** START ENTRIES SUPPLIED **

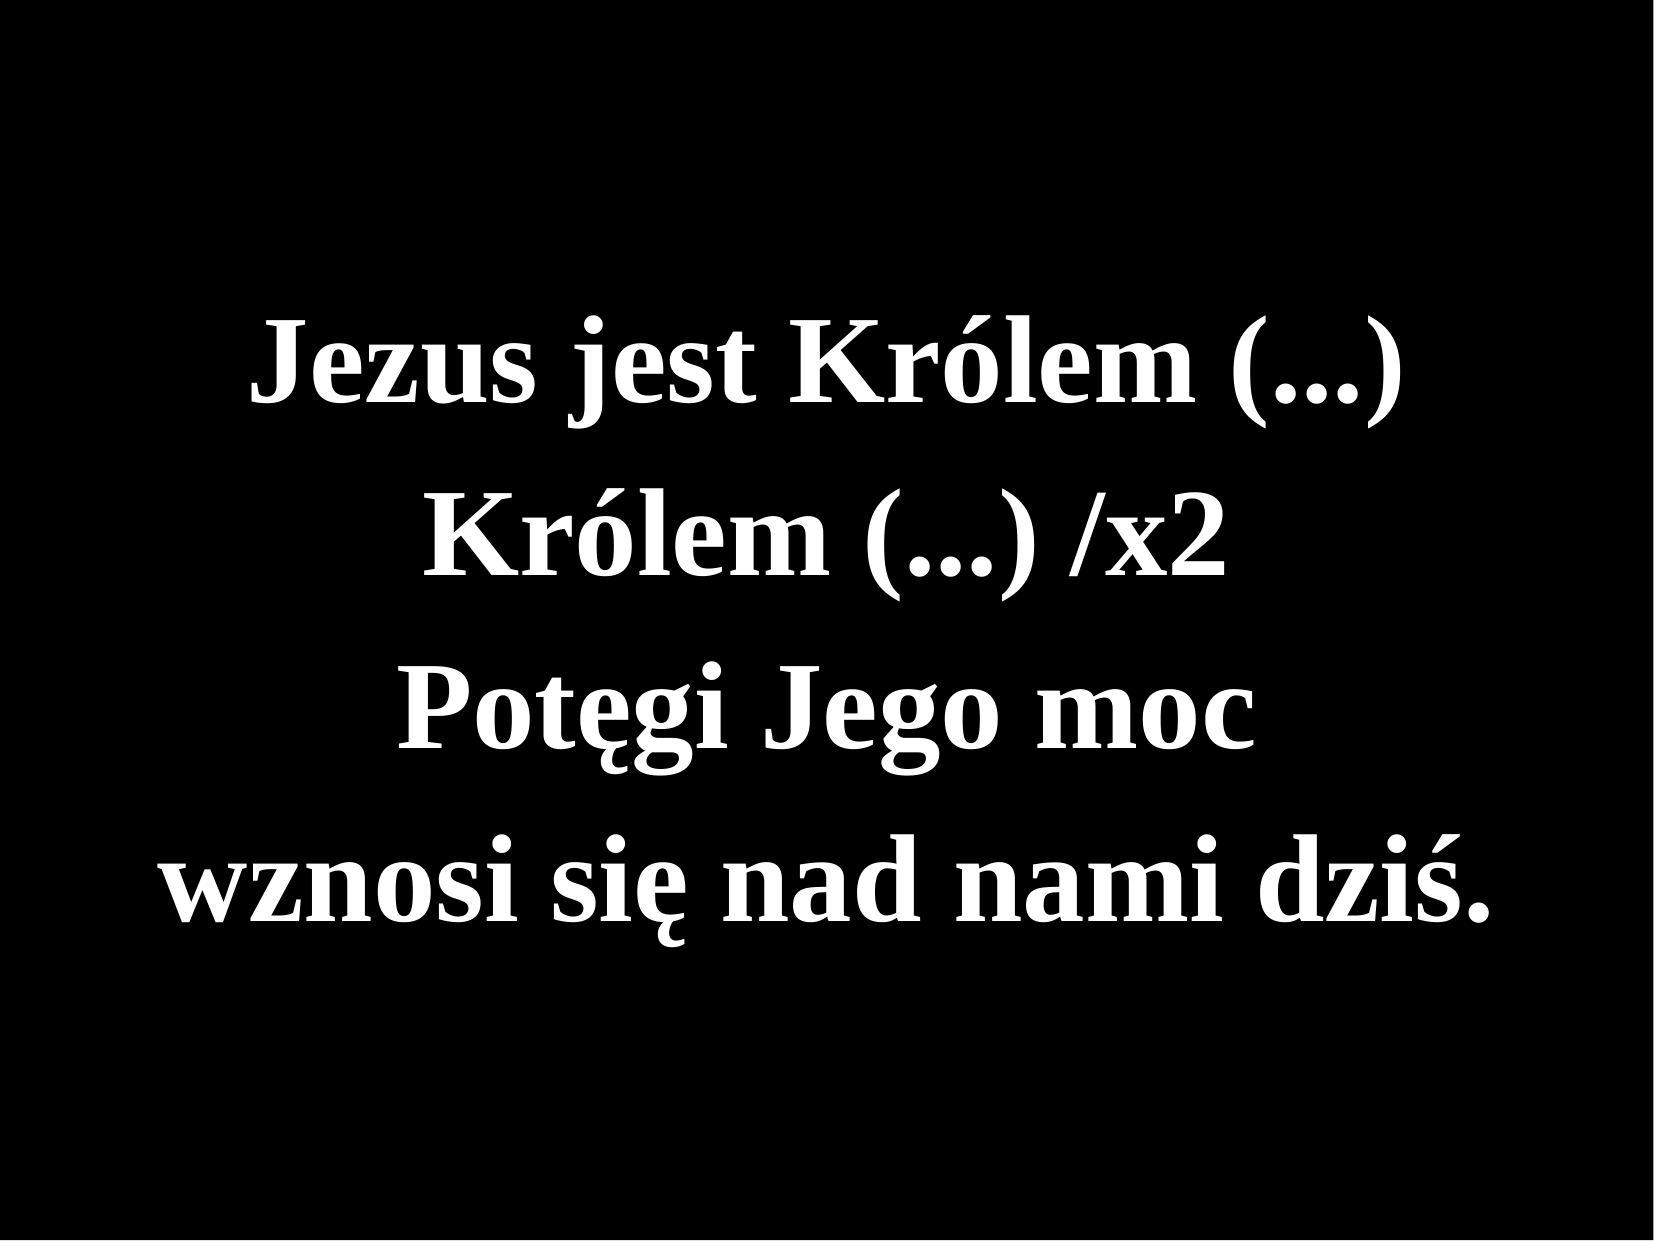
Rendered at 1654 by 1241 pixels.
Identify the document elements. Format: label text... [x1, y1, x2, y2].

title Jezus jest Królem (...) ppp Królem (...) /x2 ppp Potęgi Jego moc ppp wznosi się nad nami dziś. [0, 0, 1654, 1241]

** END ENTRIES SUPPLIED **
** START ENTRIES SUPPLIED **

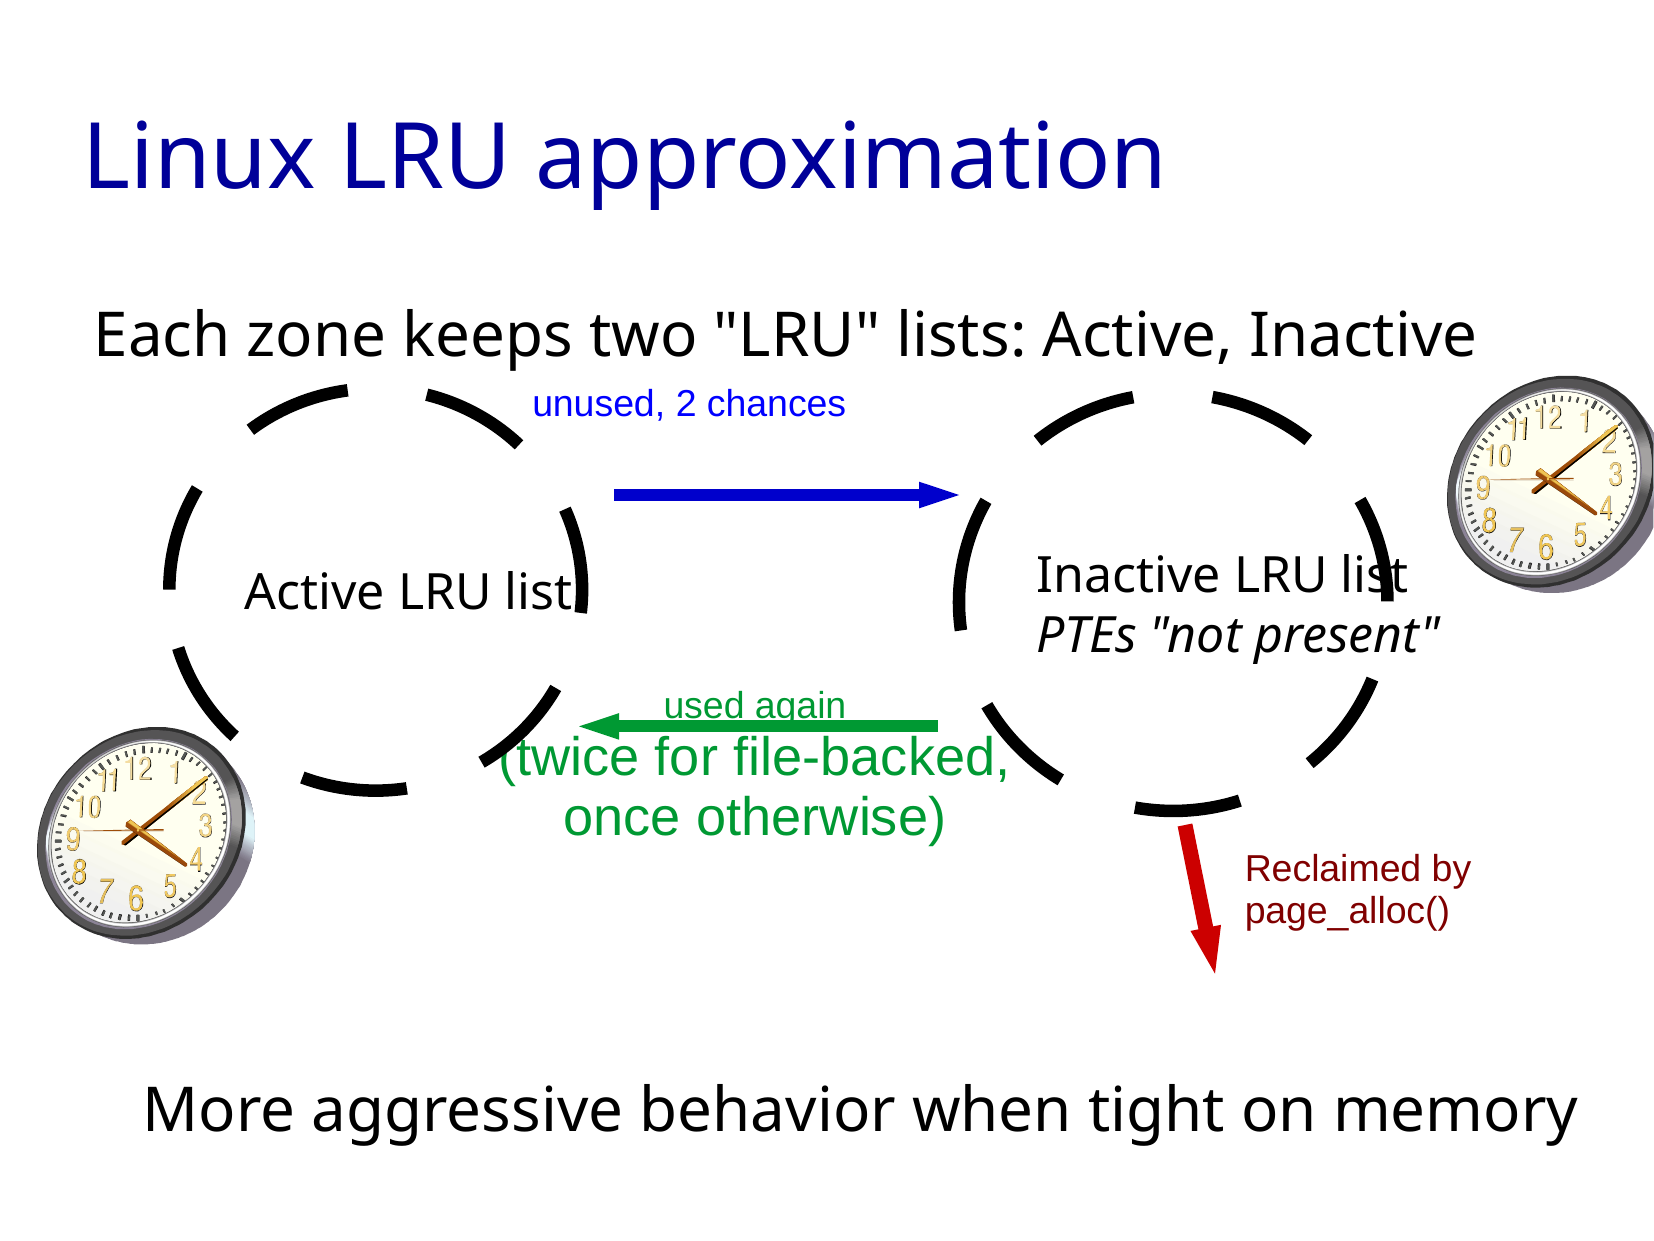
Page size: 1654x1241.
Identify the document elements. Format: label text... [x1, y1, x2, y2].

** END ENTRIES SUPPLIED **
** START ENTRIES SUPPLIED **

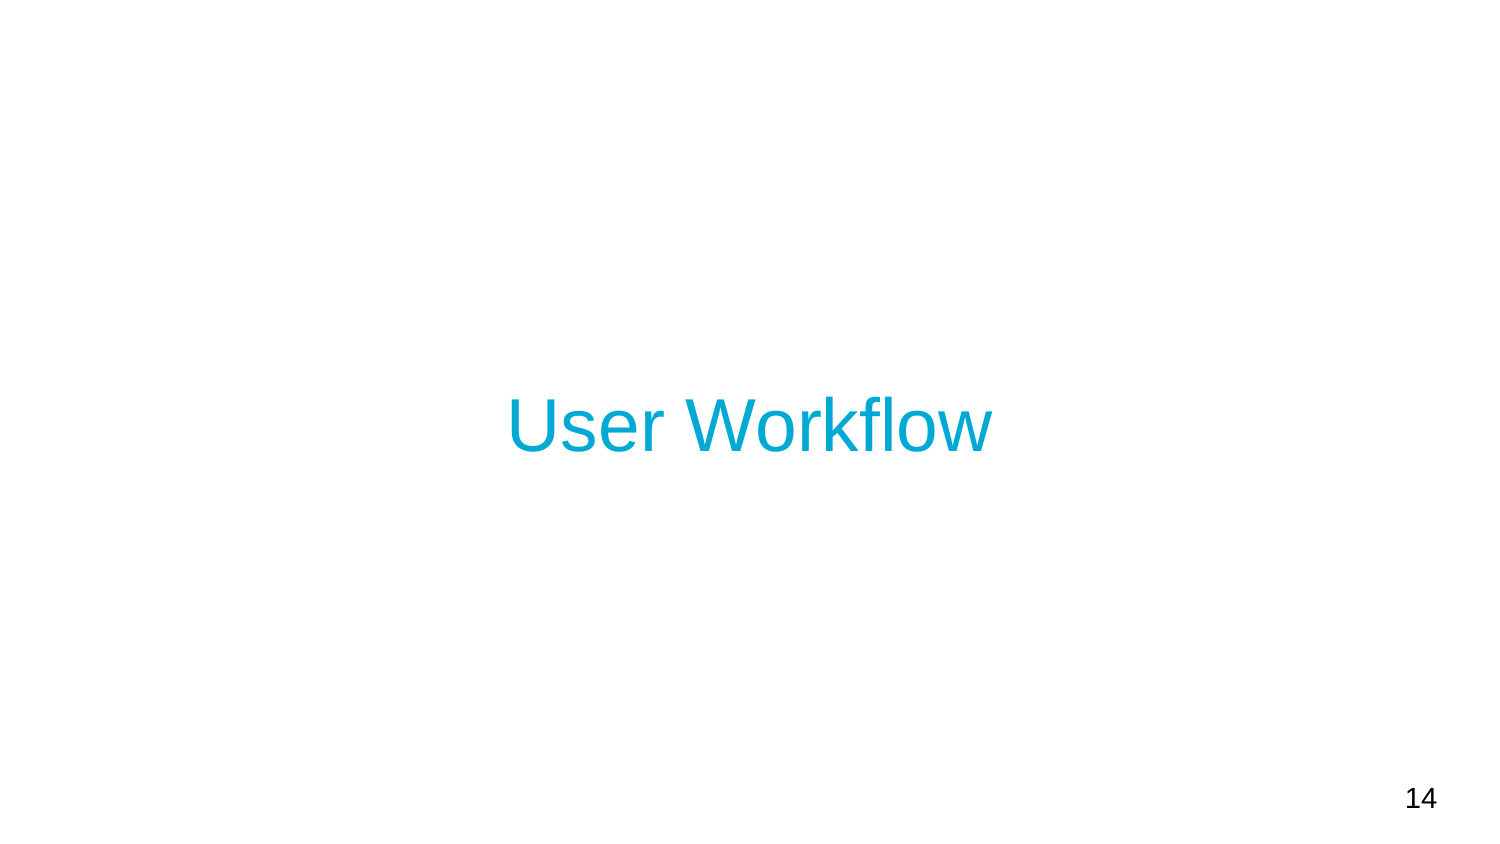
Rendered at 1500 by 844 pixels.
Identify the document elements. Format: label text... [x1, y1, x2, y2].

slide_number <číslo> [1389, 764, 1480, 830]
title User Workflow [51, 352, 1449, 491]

** END ENTRIES SUPPLIED **

#### THE EXERCISE:
Copy out everything in the rows above, from the line containing "Rendered at 1654 by 1241 pixels." down to the line containing "title Jezus jest", including both of those lines.

#### THE SOLUTION:
Rendered at 1654 by 1241 pixels.
Identify the document elements. Format: label text... [x1, y1, x2, y2].

title Jezus jest Królem (...) ppp Królem (...) /x2 ppp Potęgi Jego moc ppp wznosi się nad nami dziś. [0, 0, 1654, 1241]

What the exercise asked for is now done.